O economista e consultor do Tesouro Estadual do Espírito Santo, Eduardo Araújo, aponta que o projeto foi aprovado sem conter nenhuma cláusula de contrapartida dos Estados e municípios. "De uma lado tem que tratar a situação emergencial da crise com a devida gravidade que tem, mas também deveria se ter algum esforço fiscal para que isso não represente um endividamento publico como um todo", comenta.
Ainda de acordo com Araújo, as medidas do governo federal não podem existir como um motivo para o desforço para que Estados e municípios arrecadem tributos. Por isso, de acordo com ele, é também preciso em pensar na gestão financeira dos Estado e municípios, de forma que os entes federativos se comprometam também a usar de forma consciente os recursos liberados pela União.
Araújo complementa que transferências para compensar a perdas de ICMS e ISS tendem a compensar mais as unidades federativas mais "ricas", que conseguem arrecadar mais tributos localmente. Já se fosse via Fundo de Participação dos Estados e dos Municípios (FPE e FPE), seria o oposto. "A adoção de um critério de repartição do recurso federal por população traria mais benefícios a capixabas. Do jeito que está sendo proposto, São Paulo acaba se beneficiando com uma parcela extra de recursos", aponta.
O secretário de Estado da Fazenda, Rogelio Pegoretti, pondera que "de fato, o texto aprovado na Câmara dos Deputados Federais ainda carece de aperfeiçoamento para não gerar insegurança do gestor do Tesouro Nacional na hora de pagar e dos Estados para receber. Ainda é preciso saber o que acontecerá se esses R$ 80 milhões forem usados apenas no primeiro mês, por exemplo. O governo vai aportar mais dinheiro?", indaga.
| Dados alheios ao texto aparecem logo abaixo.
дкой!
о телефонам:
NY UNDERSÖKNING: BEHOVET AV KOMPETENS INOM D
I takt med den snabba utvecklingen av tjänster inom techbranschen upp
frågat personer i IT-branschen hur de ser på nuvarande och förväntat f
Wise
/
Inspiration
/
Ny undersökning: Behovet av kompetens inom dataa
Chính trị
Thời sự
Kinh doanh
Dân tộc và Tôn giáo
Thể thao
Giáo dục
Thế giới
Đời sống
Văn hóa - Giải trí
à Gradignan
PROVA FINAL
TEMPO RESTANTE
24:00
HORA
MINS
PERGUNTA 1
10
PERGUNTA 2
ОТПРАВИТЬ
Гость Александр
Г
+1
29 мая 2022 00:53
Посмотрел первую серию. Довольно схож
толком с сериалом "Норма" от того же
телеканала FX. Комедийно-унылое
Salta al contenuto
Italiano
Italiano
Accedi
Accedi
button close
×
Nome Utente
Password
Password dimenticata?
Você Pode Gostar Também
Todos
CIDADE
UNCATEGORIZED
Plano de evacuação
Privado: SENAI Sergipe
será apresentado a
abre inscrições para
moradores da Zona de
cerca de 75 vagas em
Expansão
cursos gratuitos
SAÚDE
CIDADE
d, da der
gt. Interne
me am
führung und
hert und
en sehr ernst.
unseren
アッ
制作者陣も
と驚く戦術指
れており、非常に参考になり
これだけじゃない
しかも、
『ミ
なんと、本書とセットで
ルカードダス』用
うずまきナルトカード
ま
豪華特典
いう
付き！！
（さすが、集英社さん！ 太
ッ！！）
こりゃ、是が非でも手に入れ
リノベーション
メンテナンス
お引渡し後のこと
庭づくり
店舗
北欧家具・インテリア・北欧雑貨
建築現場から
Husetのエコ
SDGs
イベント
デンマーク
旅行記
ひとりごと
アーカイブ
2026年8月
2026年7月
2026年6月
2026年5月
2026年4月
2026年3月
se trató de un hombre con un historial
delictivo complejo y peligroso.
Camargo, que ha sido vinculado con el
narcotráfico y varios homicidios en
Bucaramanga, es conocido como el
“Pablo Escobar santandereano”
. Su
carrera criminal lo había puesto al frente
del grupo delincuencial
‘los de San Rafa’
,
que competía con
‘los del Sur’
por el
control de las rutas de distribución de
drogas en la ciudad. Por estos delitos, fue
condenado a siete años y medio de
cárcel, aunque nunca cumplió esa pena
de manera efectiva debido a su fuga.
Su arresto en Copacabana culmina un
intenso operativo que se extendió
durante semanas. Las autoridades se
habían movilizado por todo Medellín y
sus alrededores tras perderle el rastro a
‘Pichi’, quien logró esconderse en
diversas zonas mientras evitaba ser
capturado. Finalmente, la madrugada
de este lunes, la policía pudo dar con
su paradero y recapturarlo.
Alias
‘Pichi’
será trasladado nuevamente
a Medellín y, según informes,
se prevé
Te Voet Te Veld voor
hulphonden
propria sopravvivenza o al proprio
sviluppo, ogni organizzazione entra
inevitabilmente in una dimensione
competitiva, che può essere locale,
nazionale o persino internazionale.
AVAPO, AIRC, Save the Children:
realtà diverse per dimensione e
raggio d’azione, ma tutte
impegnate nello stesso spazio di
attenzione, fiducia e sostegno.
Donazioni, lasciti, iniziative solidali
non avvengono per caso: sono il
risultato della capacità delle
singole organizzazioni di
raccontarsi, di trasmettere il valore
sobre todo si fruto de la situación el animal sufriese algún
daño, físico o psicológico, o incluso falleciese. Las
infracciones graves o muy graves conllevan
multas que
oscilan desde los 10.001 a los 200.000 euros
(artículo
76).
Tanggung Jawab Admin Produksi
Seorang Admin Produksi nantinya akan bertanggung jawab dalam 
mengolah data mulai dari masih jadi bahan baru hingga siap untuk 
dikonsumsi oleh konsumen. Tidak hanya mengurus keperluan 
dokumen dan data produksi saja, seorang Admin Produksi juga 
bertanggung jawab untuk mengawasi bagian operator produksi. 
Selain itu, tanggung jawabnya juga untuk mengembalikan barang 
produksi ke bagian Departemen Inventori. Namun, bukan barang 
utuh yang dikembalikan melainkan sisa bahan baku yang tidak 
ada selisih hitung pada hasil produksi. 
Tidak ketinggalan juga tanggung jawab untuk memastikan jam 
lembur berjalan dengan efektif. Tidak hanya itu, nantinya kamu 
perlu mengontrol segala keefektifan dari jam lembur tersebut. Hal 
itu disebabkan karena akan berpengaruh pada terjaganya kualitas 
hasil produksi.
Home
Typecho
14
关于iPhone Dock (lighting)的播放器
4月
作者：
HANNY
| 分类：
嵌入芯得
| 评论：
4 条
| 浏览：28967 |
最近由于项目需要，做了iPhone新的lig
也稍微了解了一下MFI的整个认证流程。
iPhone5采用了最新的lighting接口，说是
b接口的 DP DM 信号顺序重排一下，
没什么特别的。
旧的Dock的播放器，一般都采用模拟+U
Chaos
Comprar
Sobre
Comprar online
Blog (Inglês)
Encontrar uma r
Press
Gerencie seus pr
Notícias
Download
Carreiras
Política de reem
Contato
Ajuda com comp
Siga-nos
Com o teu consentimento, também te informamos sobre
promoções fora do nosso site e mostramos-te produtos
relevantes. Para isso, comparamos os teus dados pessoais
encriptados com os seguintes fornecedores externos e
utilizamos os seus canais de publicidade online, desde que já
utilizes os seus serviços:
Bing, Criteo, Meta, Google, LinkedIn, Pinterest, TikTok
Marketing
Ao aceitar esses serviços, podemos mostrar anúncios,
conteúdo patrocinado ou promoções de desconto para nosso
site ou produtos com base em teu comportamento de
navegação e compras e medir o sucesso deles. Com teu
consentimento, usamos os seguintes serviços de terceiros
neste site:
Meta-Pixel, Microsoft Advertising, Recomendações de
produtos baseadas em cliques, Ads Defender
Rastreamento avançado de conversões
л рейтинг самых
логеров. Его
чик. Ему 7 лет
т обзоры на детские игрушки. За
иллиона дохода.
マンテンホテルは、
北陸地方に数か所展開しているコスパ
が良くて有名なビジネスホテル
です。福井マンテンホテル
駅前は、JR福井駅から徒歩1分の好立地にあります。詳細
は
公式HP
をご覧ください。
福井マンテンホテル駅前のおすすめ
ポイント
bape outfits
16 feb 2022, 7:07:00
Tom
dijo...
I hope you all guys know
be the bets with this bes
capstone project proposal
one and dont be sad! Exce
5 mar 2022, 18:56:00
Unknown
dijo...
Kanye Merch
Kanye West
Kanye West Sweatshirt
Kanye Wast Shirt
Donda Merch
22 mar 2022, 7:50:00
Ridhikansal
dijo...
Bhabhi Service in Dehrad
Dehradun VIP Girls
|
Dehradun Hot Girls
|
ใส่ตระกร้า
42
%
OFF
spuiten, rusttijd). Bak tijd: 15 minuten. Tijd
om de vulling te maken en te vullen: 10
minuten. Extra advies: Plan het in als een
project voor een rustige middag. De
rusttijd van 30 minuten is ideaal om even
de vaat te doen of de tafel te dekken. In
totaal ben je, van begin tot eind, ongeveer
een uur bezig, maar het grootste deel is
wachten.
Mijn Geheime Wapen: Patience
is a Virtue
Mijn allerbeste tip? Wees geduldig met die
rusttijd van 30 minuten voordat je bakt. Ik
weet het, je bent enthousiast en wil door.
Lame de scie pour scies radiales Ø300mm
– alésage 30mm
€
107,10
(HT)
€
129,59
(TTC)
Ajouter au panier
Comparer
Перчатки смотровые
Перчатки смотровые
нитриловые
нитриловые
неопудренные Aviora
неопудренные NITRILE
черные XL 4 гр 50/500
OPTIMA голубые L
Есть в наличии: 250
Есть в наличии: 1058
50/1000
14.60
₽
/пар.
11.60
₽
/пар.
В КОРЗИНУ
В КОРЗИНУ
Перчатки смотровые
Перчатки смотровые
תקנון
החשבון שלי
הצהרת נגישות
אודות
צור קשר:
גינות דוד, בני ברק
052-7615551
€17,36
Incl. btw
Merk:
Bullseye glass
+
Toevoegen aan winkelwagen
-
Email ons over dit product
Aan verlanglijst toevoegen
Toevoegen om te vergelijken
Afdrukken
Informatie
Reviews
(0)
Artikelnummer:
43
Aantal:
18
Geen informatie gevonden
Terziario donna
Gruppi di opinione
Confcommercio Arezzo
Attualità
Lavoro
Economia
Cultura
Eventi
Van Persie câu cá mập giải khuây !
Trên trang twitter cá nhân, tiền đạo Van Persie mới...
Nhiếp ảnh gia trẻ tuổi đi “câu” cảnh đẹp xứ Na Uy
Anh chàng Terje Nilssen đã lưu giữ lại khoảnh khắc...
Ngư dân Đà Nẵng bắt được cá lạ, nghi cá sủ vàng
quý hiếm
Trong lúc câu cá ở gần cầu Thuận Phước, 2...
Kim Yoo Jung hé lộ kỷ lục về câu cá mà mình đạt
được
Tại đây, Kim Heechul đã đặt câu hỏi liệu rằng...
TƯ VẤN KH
Com relação à cobrança por uma contrapartida por parte dos Estados, o secretário avalia que nesse momento o principal é que não sejam criados entraves para que o dinheiro chegue aos Estados. Mas, ele aponta que o Tribunal de Contas, por exemplo, deve sim acompanhar como o dinheiro está sendo empregado e que os governos precisam fazer sua parte reduzindo gastos não essenciais.